Exact copies of all the entries are required, and no pictures should appear in them.

#### DATA TO PROCESS

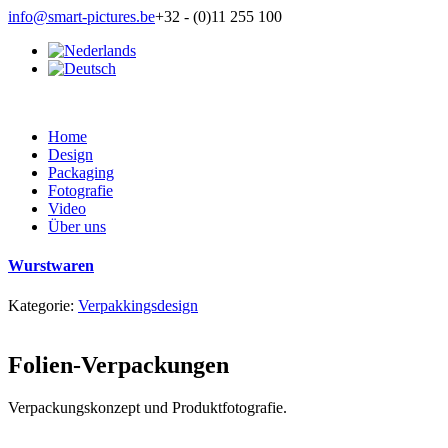
info@smart-pictures.be
+32 - (0)11 255 100
Home
Design
Packaging
Fotografie
Video
Über uns
Wurstwaren
Kategorie:
Verpakkingsdesign
Folien-Verpackungen
Verpackungskonzept und Produktfotografie.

########

=== FINAL ANSWER ===
info@smart-pictures.be
+32 - (0)11 255 100
Home
Design
Packaging
Fotografie
Video
Über uns
Wurstwaren
Kategorie:
Verpakkingsdesign
Folien-Verpackungen
Verpackungskonzept und Produktfotografie.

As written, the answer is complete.